_Work instruction:_
Return every line of the records, exact and in full, until you have returned the line with "X329335Y18826D01*", and include none of the pictures.

_Stored items:_

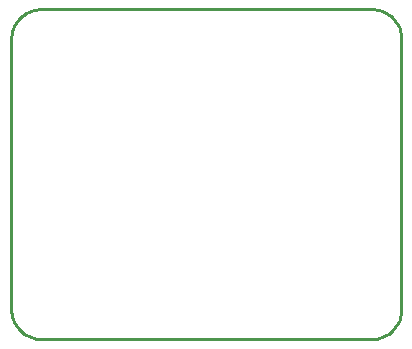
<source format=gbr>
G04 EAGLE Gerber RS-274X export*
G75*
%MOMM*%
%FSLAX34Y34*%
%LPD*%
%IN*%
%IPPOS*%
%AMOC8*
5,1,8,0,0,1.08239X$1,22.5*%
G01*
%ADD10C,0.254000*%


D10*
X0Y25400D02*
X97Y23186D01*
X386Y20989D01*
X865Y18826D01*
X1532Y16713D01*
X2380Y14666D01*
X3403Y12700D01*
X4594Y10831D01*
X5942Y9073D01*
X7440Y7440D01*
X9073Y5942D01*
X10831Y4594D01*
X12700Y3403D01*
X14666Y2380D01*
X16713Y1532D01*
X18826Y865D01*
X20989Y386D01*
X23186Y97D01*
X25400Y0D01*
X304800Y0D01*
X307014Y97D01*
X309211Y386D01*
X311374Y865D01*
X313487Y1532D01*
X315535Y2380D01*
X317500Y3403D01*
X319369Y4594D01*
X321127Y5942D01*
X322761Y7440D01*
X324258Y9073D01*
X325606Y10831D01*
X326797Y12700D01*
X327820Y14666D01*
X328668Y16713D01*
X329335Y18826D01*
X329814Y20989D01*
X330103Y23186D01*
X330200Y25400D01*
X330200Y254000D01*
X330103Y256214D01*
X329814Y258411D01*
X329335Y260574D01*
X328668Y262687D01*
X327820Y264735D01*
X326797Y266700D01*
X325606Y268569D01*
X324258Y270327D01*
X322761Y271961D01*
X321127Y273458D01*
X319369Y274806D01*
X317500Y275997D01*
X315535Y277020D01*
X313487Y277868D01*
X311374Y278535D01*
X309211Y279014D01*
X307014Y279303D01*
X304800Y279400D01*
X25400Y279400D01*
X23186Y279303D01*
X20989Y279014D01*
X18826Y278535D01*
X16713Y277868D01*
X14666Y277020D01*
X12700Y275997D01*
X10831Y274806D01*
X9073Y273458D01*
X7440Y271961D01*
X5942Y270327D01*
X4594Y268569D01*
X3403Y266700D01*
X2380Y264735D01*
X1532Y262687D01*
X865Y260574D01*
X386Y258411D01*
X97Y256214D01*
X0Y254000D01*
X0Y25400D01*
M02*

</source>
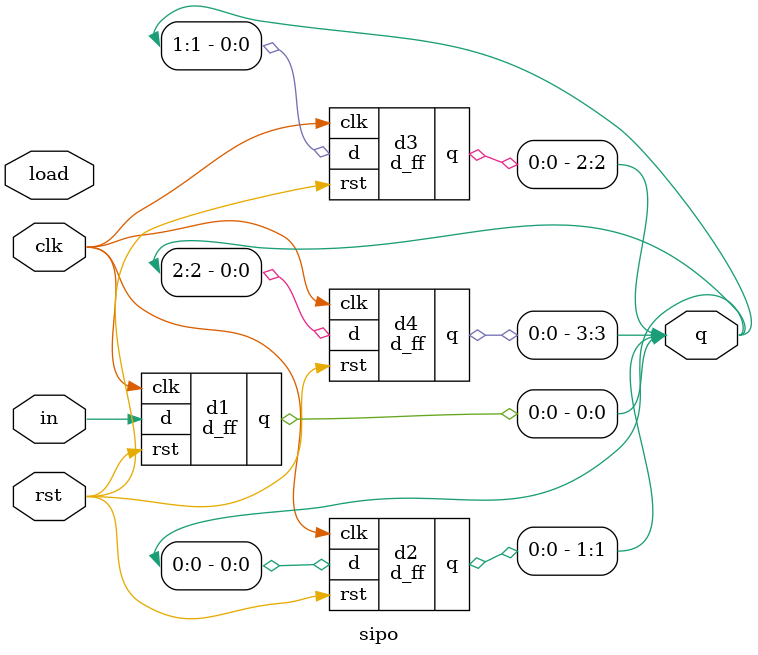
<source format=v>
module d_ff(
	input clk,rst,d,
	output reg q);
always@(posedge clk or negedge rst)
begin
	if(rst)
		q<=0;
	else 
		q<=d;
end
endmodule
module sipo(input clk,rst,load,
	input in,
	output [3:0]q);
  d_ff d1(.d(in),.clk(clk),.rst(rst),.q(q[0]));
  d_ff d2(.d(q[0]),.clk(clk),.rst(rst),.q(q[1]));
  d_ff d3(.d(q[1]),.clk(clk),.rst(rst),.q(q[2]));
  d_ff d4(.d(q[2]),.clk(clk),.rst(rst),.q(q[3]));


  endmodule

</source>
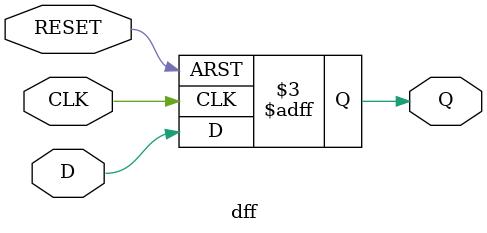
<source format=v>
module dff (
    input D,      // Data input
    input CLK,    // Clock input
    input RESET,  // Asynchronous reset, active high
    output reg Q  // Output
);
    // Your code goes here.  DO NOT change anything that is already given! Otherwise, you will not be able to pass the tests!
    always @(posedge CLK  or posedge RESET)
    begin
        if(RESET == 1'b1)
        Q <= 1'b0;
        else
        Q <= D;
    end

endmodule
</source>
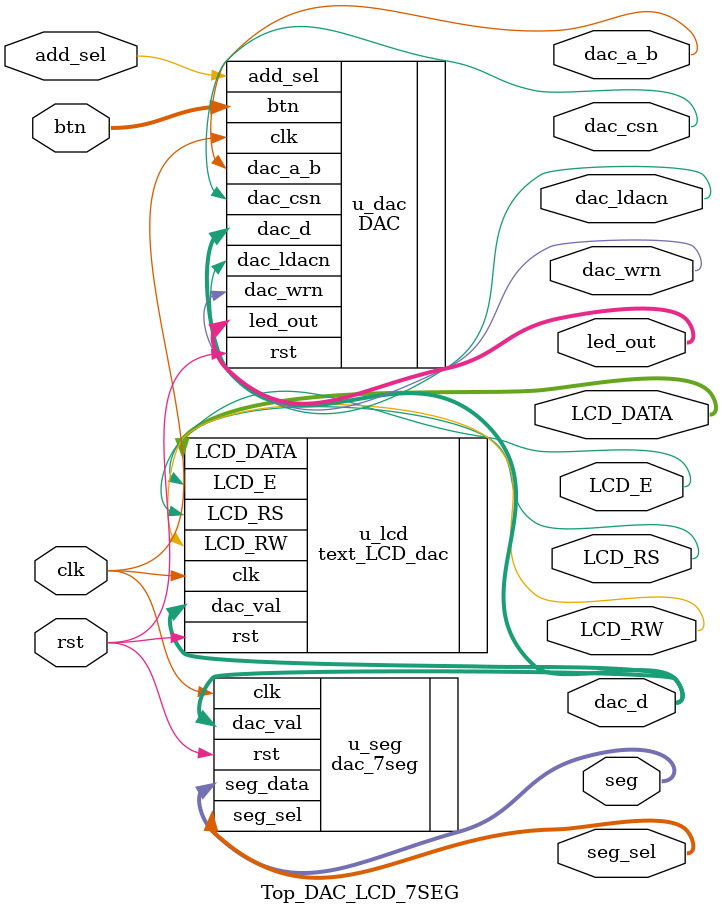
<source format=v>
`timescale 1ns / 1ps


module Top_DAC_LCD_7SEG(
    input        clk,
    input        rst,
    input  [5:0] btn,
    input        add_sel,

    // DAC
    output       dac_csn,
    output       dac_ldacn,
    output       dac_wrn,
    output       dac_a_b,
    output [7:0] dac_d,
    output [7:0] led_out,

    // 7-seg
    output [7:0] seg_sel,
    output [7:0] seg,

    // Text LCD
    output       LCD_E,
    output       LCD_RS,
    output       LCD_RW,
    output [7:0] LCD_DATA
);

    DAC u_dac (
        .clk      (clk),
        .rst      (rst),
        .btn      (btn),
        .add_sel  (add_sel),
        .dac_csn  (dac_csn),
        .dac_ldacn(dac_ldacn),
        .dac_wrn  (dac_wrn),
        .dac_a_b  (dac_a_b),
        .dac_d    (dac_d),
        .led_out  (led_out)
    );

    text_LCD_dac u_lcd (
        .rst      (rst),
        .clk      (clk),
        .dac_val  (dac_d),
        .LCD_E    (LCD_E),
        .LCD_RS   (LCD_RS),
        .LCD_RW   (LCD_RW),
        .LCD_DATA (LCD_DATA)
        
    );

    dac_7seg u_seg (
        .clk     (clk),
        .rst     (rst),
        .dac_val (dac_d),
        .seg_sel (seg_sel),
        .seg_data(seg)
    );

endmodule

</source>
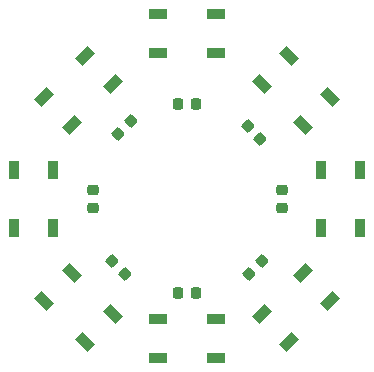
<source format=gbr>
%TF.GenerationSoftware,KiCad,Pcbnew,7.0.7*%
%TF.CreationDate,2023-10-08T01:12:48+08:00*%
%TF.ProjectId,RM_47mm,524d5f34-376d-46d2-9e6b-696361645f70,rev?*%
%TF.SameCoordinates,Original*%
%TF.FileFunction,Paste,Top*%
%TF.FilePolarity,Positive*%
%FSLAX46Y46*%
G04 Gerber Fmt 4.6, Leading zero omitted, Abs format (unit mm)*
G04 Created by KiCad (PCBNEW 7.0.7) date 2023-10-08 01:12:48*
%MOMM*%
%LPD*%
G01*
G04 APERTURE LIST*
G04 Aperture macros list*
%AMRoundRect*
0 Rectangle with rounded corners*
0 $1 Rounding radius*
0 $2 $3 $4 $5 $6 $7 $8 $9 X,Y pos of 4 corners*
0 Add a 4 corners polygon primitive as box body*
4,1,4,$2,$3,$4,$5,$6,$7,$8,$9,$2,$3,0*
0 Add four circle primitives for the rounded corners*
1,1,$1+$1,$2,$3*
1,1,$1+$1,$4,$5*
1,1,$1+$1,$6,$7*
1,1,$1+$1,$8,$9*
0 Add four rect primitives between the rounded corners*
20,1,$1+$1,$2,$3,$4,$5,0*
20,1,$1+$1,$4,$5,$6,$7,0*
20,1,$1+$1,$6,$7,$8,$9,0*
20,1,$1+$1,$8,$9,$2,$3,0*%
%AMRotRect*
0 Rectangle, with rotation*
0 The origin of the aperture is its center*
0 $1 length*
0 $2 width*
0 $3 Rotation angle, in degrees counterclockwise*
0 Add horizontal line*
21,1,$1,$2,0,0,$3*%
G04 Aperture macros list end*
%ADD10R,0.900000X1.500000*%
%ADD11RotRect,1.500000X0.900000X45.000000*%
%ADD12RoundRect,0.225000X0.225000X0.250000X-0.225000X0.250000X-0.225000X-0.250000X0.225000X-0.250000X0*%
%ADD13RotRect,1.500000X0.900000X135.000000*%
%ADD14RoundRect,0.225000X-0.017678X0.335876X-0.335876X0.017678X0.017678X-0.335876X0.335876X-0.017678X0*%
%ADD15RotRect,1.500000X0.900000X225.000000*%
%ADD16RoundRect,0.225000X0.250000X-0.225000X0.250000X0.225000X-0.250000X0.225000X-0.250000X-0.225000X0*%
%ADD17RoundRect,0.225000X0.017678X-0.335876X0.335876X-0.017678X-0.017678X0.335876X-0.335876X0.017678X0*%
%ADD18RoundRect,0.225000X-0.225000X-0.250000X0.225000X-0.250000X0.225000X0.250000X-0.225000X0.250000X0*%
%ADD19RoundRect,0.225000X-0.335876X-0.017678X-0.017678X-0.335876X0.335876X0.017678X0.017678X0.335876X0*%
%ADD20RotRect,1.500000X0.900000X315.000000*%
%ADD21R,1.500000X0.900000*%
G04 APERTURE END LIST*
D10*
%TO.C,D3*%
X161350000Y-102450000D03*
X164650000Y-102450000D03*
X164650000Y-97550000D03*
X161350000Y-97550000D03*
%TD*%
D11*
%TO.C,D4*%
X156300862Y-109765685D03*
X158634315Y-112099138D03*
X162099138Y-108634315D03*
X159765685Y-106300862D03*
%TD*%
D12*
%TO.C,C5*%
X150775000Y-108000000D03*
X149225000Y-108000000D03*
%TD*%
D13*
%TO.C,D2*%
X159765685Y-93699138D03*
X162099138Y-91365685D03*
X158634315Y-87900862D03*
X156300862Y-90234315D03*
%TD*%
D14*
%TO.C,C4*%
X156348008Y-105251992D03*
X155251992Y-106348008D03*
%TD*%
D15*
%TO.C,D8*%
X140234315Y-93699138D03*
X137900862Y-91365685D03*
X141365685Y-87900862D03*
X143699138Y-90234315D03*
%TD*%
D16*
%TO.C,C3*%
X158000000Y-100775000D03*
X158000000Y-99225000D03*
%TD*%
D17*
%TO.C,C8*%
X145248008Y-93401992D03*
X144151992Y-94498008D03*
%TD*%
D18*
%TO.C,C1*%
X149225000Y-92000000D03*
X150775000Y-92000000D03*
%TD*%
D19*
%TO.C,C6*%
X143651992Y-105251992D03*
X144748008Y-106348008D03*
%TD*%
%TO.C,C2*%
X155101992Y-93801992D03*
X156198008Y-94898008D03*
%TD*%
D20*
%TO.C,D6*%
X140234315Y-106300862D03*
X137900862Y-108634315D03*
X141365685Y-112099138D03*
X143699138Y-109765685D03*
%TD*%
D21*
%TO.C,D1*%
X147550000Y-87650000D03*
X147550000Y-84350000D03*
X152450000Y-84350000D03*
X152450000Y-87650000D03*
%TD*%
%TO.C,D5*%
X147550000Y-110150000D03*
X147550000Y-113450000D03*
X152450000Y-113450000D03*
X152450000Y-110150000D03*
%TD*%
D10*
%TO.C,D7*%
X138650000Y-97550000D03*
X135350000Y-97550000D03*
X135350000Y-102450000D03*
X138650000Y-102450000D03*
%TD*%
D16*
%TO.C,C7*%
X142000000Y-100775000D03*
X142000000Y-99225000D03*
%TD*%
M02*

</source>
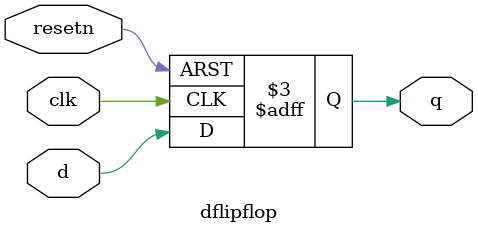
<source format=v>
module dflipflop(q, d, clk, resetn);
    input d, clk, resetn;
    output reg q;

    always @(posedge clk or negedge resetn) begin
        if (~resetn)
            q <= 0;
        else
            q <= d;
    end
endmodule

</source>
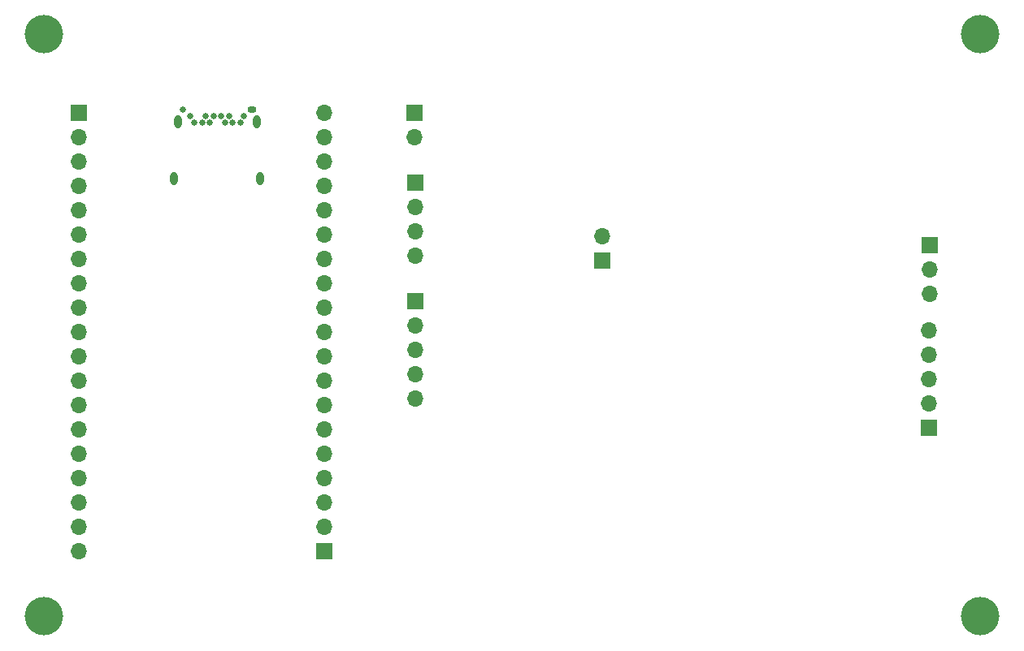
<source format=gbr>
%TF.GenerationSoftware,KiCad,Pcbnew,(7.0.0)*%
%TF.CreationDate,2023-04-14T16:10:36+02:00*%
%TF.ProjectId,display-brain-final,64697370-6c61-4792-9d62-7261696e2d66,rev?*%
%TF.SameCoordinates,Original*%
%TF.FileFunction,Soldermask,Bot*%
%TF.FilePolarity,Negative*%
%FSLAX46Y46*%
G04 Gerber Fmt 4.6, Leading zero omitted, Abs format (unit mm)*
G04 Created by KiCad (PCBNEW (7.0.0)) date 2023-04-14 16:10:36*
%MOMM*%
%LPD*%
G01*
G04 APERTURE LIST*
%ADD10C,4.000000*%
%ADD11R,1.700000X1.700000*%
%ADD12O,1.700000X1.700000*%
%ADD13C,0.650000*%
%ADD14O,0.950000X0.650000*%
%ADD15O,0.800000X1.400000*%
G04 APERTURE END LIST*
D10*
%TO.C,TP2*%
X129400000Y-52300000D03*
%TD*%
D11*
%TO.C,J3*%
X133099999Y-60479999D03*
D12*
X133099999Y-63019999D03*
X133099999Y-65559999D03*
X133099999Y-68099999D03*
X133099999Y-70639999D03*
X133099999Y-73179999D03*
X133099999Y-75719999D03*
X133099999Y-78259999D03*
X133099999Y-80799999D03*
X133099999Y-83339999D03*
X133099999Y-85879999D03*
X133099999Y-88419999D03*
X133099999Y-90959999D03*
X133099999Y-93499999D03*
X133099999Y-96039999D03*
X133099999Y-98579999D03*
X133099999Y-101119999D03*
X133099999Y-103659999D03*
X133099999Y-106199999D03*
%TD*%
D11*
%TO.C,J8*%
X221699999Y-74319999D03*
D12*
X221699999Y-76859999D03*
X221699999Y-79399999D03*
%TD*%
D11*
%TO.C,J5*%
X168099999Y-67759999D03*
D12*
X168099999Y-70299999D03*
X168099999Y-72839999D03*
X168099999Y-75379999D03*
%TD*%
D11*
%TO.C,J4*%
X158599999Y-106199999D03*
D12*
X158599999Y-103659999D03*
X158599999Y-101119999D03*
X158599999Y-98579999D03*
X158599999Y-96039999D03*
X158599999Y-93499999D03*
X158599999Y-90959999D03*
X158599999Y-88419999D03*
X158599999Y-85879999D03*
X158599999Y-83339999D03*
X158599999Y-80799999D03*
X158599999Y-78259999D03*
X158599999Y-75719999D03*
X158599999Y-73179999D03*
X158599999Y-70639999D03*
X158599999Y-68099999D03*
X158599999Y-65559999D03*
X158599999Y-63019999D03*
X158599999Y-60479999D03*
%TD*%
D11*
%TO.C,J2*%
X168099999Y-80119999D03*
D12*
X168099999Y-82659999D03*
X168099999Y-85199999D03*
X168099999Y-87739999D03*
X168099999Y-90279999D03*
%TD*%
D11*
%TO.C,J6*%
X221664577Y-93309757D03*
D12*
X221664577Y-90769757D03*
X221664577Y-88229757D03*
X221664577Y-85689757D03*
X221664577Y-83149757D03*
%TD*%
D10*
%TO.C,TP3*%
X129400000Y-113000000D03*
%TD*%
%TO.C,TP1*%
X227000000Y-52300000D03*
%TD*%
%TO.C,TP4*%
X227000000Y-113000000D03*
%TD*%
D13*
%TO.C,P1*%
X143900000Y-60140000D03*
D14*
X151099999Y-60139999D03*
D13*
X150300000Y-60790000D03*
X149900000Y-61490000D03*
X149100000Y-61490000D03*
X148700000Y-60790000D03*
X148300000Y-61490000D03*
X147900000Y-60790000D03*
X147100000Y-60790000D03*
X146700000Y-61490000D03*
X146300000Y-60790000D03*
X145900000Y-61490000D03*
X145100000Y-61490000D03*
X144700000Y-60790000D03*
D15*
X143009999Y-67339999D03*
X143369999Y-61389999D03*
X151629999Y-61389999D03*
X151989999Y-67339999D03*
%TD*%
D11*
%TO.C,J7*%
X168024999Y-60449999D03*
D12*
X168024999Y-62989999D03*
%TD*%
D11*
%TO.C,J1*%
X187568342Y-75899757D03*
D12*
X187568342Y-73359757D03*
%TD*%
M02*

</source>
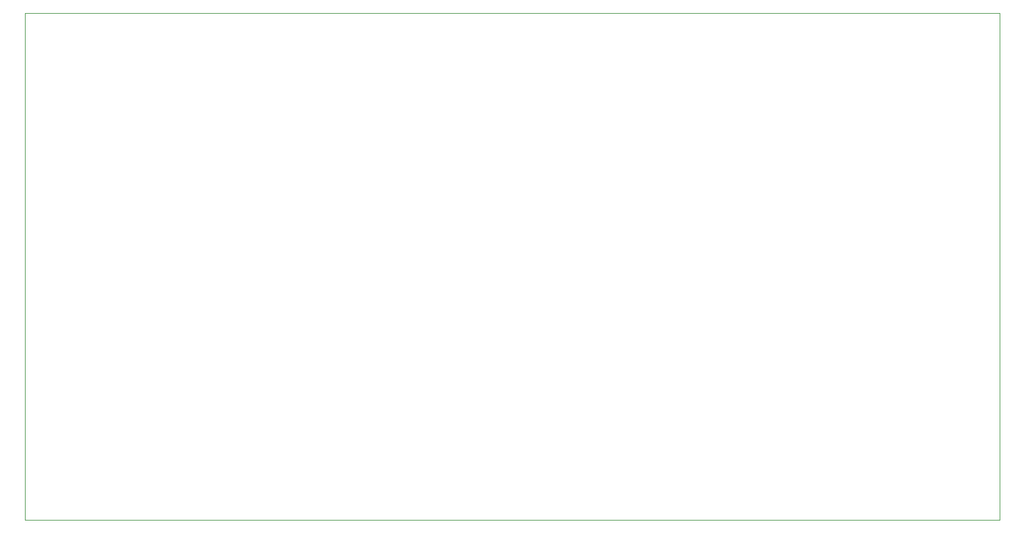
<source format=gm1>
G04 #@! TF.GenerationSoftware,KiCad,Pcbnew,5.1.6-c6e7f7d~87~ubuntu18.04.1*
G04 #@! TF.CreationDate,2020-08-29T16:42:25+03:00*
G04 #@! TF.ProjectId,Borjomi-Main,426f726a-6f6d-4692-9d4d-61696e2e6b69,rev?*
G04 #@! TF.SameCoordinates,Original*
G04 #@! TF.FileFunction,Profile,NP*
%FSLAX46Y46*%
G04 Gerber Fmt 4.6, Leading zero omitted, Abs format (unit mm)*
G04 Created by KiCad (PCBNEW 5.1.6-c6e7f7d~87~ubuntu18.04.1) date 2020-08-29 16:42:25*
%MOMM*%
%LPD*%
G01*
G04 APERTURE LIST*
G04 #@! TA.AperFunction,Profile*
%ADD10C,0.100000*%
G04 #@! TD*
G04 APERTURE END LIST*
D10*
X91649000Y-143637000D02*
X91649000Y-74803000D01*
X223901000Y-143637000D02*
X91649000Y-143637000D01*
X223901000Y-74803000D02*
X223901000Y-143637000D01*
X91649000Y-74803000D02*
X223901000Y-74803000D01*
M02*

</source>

_Task solution:_
<source format=gbr>
G04 EAGLE Gerber RS-274X export*
G75*
%MOMM*%
%FSLAX34Y34*%
%LPD*%
%IN*%
%IPPOS*%
%AMOC8*
5,1,8,0,0,1.08239X$1,22.5*%
G01*
%ADD10C,0.254000*%


D10*
X0Y25400D02*
X97Y23186D01*
X386Y20989D01*
X865Y18826D01*
X1532Y16713D01*
X2380Y14666D01*
X3403Y12700D01*
X4594Y10831D01*
X5942Y9073D01*
X7440Y7440D01*
X9073Y5942D01*
X10831Y4594D01*
X12700Y3403D01*
X14666Y2380D01*
X16713Y1532D01*
X18826Y865D01*
X20989Y386D01*
X23186Y97D01*
X25400Y0D01*
X304800Y0D01*
X307014Y97D01*
X309211Y386D01*
X311374Y865D01*
X313487Y1532D01*
X315535Y2380D01*
X317500Y3403D01*
X319369Y4594D01*
X321127Y5942D01*
X322761Y7440D01*
X324258Y9073D01*
X325606Y10831D01*
X326797Y12700D01*
X327820Y14666D01*
X328668Y16713D01*
X329335Y18826D01*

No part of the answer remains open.